Records from a data source:
==*==
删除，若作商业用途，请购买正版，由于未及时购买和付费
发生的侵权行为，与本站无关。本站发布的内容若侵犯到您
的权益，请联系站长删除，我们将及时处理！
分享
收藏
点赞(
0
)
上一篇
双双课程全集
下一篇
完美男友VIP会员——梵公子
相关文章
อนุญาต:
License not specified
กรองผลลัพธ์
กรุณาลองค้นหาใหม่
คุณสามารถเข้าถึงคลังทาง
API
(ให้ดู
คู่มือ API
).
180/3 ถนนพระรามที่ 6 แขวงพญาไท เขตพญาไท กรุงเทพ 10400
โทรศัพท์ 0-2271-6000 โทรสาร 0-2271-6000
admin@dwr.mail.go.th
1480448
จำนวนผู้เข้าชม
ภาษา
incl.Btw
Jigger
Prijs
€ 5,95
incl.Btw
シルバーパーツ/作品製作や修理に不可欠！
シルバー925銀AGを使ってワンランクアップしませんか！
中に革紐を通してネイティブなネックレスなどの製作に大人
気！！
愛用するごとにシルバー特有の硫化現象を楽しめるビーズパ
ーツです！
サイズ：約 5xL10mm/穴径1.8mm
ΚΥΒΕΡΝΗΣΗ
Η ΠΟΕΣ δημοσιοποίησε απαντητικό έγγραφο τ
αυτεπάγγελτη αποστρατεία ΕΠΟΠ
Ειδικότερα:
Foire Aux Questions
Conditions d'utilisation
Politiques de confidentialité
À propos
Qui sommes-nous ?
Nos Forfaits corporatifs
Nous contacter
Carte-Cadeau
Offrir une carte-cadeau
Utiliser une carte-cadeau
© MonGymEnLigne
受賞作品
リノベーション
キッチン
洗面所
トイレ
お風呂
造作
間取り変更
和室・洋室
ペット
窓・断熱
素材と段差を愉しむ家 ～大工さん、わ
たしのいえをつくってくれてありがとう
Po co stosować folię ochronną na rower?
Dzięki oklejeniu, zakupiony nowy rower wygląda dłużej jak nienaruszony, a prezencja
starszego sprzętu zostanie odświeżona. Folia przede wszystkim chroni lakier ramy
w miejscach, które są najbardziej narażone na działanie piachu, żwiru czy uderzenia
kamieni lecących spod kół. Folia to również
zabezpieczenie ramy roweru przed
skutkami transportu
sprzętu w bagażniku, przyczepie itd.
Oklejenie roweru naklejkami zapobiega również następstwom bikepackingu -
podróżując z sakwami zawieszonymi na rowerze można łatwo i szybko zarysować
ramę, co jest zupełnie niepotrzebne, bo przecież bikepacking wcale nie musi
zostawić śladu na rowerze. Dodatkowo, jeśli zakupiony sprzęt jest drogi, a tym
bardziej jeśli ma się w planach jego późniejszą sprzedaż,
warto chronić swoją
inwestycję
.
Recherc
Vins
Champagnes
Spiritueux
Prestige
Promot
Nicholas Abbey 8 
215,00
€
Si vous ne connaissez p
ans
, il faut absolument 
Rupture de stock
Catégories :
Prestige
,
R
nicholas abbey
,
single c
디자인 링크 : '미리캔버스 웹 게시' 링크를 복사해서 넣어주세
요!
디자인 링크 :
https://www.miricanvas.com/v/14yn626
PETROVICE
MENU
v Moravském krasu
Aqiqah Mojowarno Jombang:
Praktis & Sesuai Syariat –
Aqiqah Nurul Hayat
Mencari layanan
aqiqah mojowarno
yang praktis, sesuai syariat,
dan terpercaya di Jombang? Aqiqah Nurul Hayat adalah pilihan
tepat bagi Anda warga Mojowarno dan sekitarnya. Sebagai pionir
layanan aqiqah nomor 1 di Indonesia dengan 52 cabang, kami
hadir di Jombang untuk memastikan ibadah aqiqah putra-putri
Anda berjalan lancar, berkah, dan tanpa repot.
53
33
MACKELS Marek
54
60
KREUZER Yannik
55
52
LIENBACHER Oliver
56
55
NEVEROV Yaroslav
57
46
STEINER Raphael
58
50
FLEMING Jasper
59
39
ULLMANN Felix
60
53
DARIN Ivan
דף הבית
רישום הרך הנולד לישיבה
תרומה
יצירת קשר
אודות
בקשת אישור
==*==
▸ What you should do:
Count the lines above that include the string "rowerze". Write only the number.

▸ Output for this exercise:
2